RICHMOND, Va. (AP) -- A federal appeals court on Monday refused to reinstate former race car driver Jeremy Mayfield's lawsuit against NASCAR over his 2009 suspension for failing a random drug test at Richmond International Raceway.
A three-judge panel of the 4th U.S. Circuit Court of Appeals ruled a federal judge did not abuse his discretion in dismissing Mayfield's complaint against NASCAR; its owner, Brian Zachary France; and a drug testing company.
Mayfield sued for defamation, unfair and deceptive trade practices, breach of contract and negligence after France held a news conference to announce the driver had been suspended for testing positive for a "performance enhancing" or "recreational" drug: methamphetamine. U.S. District Judge Graham Mullen, in Charlotte, N.C., had tossed out the lawsuit because Mayfield had twice -- as a driver and an owner -- signed documents waiving his right to sue.
"In this case, the liability waiver is enforceable under Florida law," Judge Roger Gregory wrote in the unanimous appeals court opinion. Gregory was joined by Judge Barbara Milano Keenan and visiting U.S. District Judge Liam O'Grady.
Florida law governed because NASCAR has its headquarters in that state.
Mayfield's attorney, Tillman Finley, did not immediately return a message seeking comment.
Helen Maher, an attorney at the New York firm that represented NASCAR, said the ruling verifies the fairness of the organization's substance abuse policy.
"This case was never about anything more than NASCAR's ability to keep the sport clean and our competitors safe," said Steve O'Donnell, NASCAR's senior vice president for racing operation.
Mayfield, 42, has argued that a combination of the over-the-counter allergy medication Claritin-D and the prescription medication Adderall for attention deficit hyperactivity disorder led to the positive test.
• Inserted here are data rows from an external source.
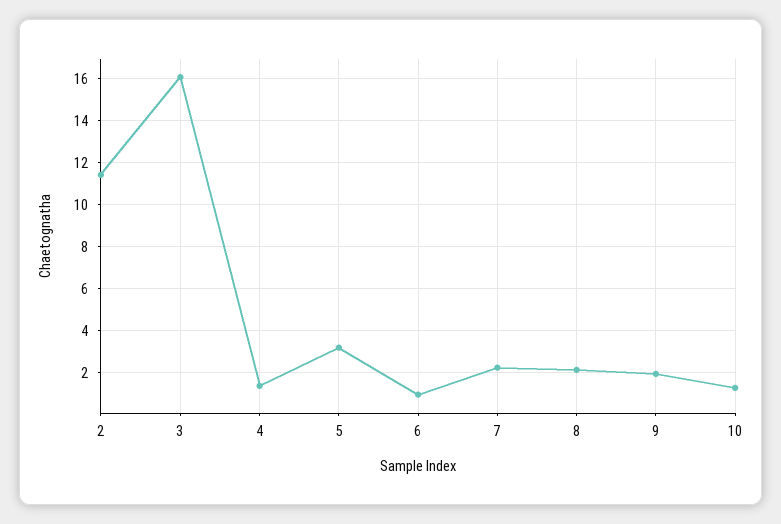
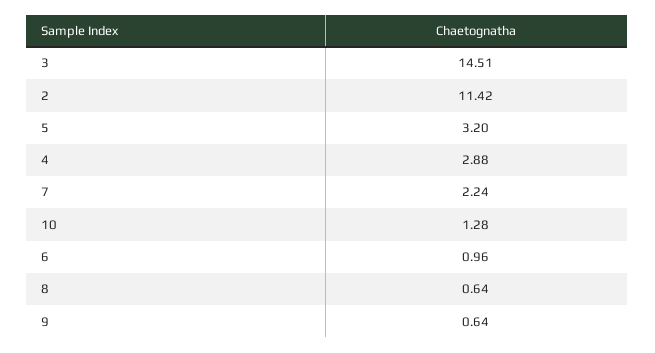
3: 16 -> 14.51
4: 1.5 -> 2.88
8: 2 -> 0.64
9: 2 -> 0.64

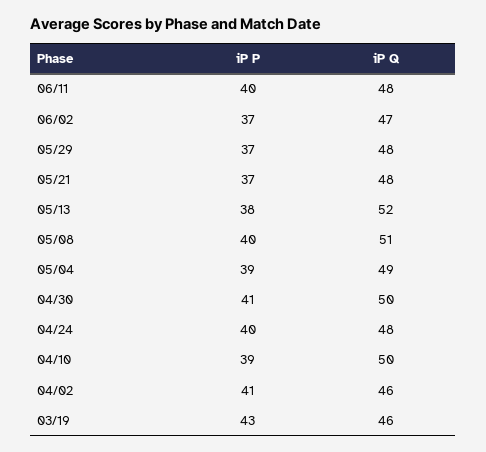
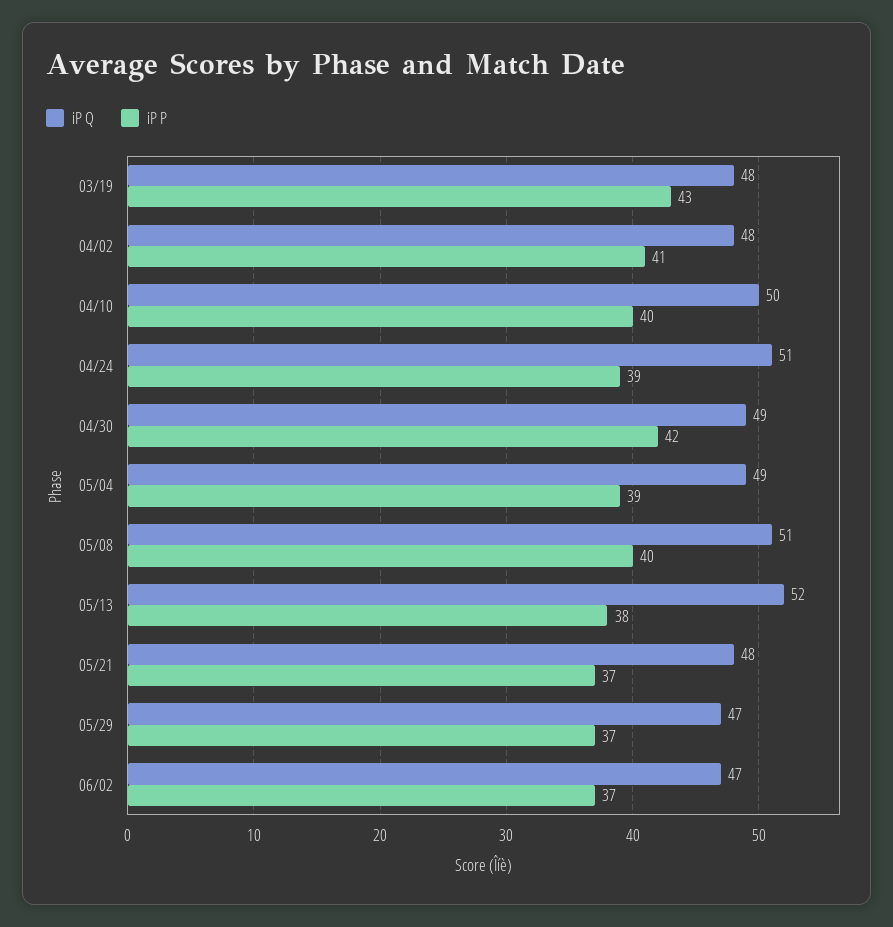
iP P, 06/11: 40 -> none
iP Q, 06/11: 48 -> none
iP Q, 05/29: 48 -> 47
iP P, 04/30: 41 -> 42
iP Q, 04/30: 50 -> 49
iP P, 04/24: 40 -> 39
iP Q, 04/24: 48 -> 51
iP P, 04/10: 39 -> 40
iP Q, 04/02: 46 -> 48
iP Q, 03/19: 46 -> 48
He also argued that NASCAR's testing system was flawed and that it did not follow federal guidelines in its testing methods.
After failing his first drug test, Mayfield was given the option of having another sample evaluated to confirm or refute the first test. The second sample also was positive for methamphetamine, and NASCAR suspended him until he completed a recovery program. A few days later, France went public with the results.
Trouble has followed Mayfield since his suspension.
Last November, he was charged with possessing 1.5 grams of methamphetamine after a raid on his home in Catawba, N.C. Last month, he was indicted in Catawba County on three counts of possessing stolen property and one count of obtaining property by false pretenses. A grand jury in neighboring Caldwell County indicted him a week later on four counts of felony larceny.
Mayfield has suggested he is the target of a conspiracy involving NASCAR and law enforcement officials.
Mayfield made his NASCAR debut in 1993. He has recorded five victories, 96 Top Ten finishes and $30.2 million in career winnings.